──────── Extracted data ────────
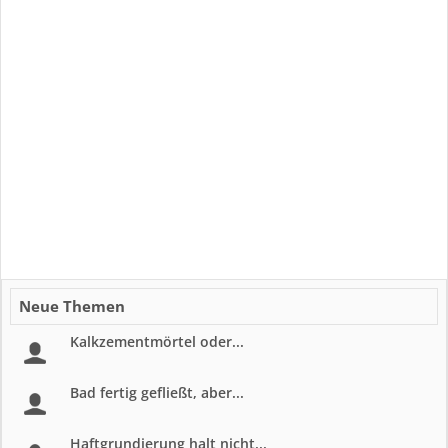
Neue Themen
Kalkzementmörtel oder...
Bad fertig gefließt, aber...
Haftgrundierung halt nicht...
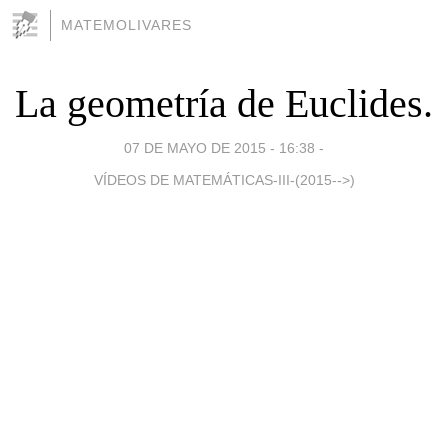
MATEMOLIVARES
La geometría de Euclides.
07 DE MAYO DE 2015 - 16:38
-
VÍDEOS DE MATEMÁTICAS-III-(2015-->)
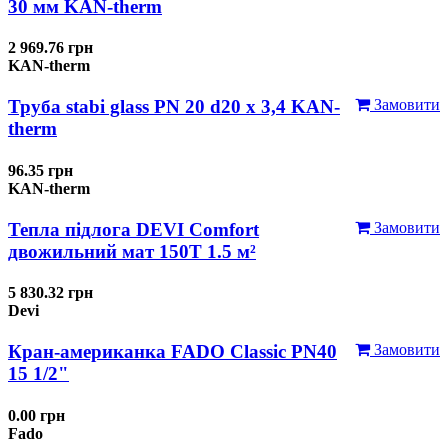
30 мм KAN-therm
2 969.76 грн
KAN-therm
Труба stabi glass PN 20 d20 х 3,4 KAN-
Замовити
therm
96.35 грн
KAN-therm
Тепла підлога DEVI Comfort
Замовити
двожильний мат 150T 1.5 м²
5 830.32 грн
Devi
Кран-американка FADO Classic PN40
Замовити
15 1/2"
0.00 грн
Fado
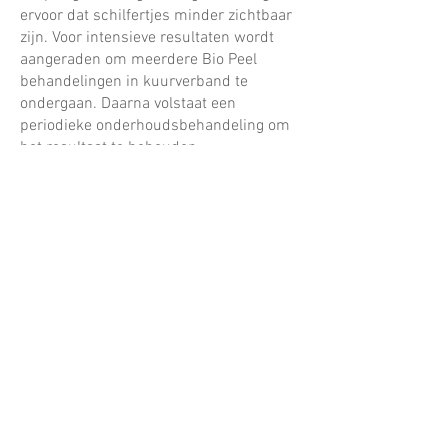
ervoor dat schilfertjes minder zichtbaar
zijn. Voor intensieve resultaten wordt
aangeraden om meerdere Bio Peel
behandelingen in kuurverband te
ondergaan. Daarna volstaat een
periodieke onderhoudsbehandeling om
het resultaat te behouden.
Wat kan men bereiken met een Bio Peel?
Fijnere poriën
Gladder huidoppervlak, gladstrijken van
lijntjes
Verhelderen van sommige
hyperpigmentatie
Herstellen van een onrustige huid
Herstel bij (uitgebluste) puistjes
Intens opfrissen van een doffe, vale
huid.
Contra-indicaties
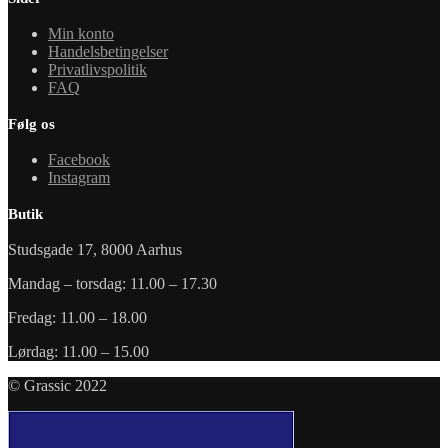
Min konto
Handelsbetingelser
Privatlivspolitik
FAQ
Følg os
Facebook
Instagram
Butik
Studsgade 17, 8000 Aarhus
Mandag – torsdag: 11.00 – 17.30
Fredag: 11.00 – 18.00
Lørdag: 11.00 – 15.00
© Grassic 2022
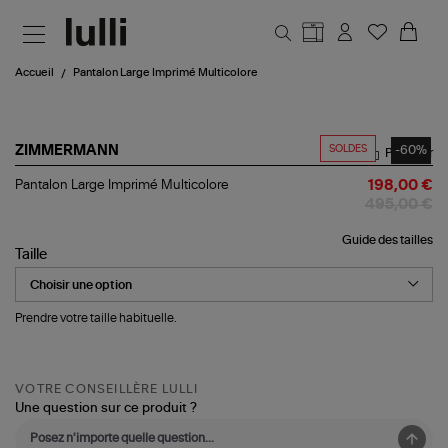
Aller au contenu principal
Accueil
Pantalon Large Imprimé Multicolore
SOLDES
-60%
ZIMMERMANN
Partager
Pantalon
Pantalon Large Imprimé Multicolore
198,00 €
Large
495,00 €
Imprimé
Multicolore
Guide des tailles
Taille
Prendre votre taille habituelle.
VOTRE CONSEILLÈRE LULLI
Une question sur ce produit ?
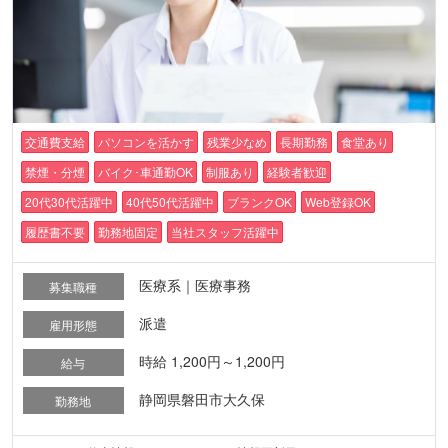
交通費支給
パソコンを活かす
残業少なめ
長期勤務
食堂あり
禁煙・分煙
バイク･車通勤OK
制服あり
経験者歓迎
20代30代活躍中
40代50代活躍中
ブランクOK
Web登録OK
履歴書不要
勤務地固定
当社スタッフ活躍中
医療系｜医療事務
募集職種
派遣
雇用形態
時給 1,200円～1,200円
給与
静岡県磐田市大久保
勤務地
────────
Leave out the pictures and output the rest of the records exactly.

Neue Themen
Kalkzementmörtel oder...
Bad fertig gefließt, aber...
Haftgrundierung halt nicht...
MATEMOLIVARES
La geometría de Euclides.
07 DE MAYO DE 2015 - 16:38
-
VÍDEOS DE MATEMÁTICAS-III-(2015-->)
30 мм KAN-therm
2 969.76 грн
KAN-therm
Труба stabi glass PN 20 d20 х 3,4 KAN-
Замовити
therm
96.35 грн
KAN-therm
Тепла підлога DEVI Comfort
Замовити
двожильний мат 150T 1.5 м²
5 830.32 грн
Devi
Кран-американка FADO Classic PN40
Замовити
15 1/2"
0.00 грн
Fado
ervoor dat schilfertjes minder zichtbaar
zijn. Voor intensieve resultaten wordt
aangeraden om meerdere Bio Peel
behandelingen in kuurverband te
ondergaan. Daarna volstaat een
periodieke onderhoudsbehandeling om
het resultaat te behouden.
Wat kan men bereiken met een Bio Peel?
Fijnere poriën
Gladder huidoppervlak, gladstrijken van
lijntjes
Verhelderen van sommige
hyperpigmentatie
Herstellen van een onrustige huid
Herstel bij (uitgebluste) puistjes
Intens opfrissen van een doffe, vale
huid.
Contra-indicaties
Min konto
Handelsbetingelser
Privatlivspolitik
FAQ
Følg os
Facebook
Instagram
Butik
Studsgade 17, 8000 Aarhus
Mandag – torsdag: 11.00 – 17.30
Fredag: 11.00 – 18.00
Lørdag: 11.00 – 15.00
© Grassic 2022
Aller au contenu principal
Accueil
Pantalon Large Imprimé Multicolore
SOLDES
-60%
ZIMMERMANN
Partager
Pantalon
Pantalon Large Imprimé Multicolore
198,00 €
Large
495,00 €
Imprimé
Multicolore
Guide des tailles
Taille
Prendre votre taille habituelle.
VOTRE CONSEILLÈRE LULLI
Une question sur ce produit ?
交通費支給
パソコンを活かす
残業少なめ
長期勤務
食堂あり
禁煙・分煙
バイク･車通勤OK
制服あり
経験者歓迎
20代30代活躍中
40代50代活躍中
ブランクOK
Web登録OK
履歴書不要
勤務地固定
当社スタッフ活躍中
医療系｜医療事務
募集職種
派遣
雇用形態
時給 1,200円～1,200円
給与
静岡県磐田市大久保
勤務地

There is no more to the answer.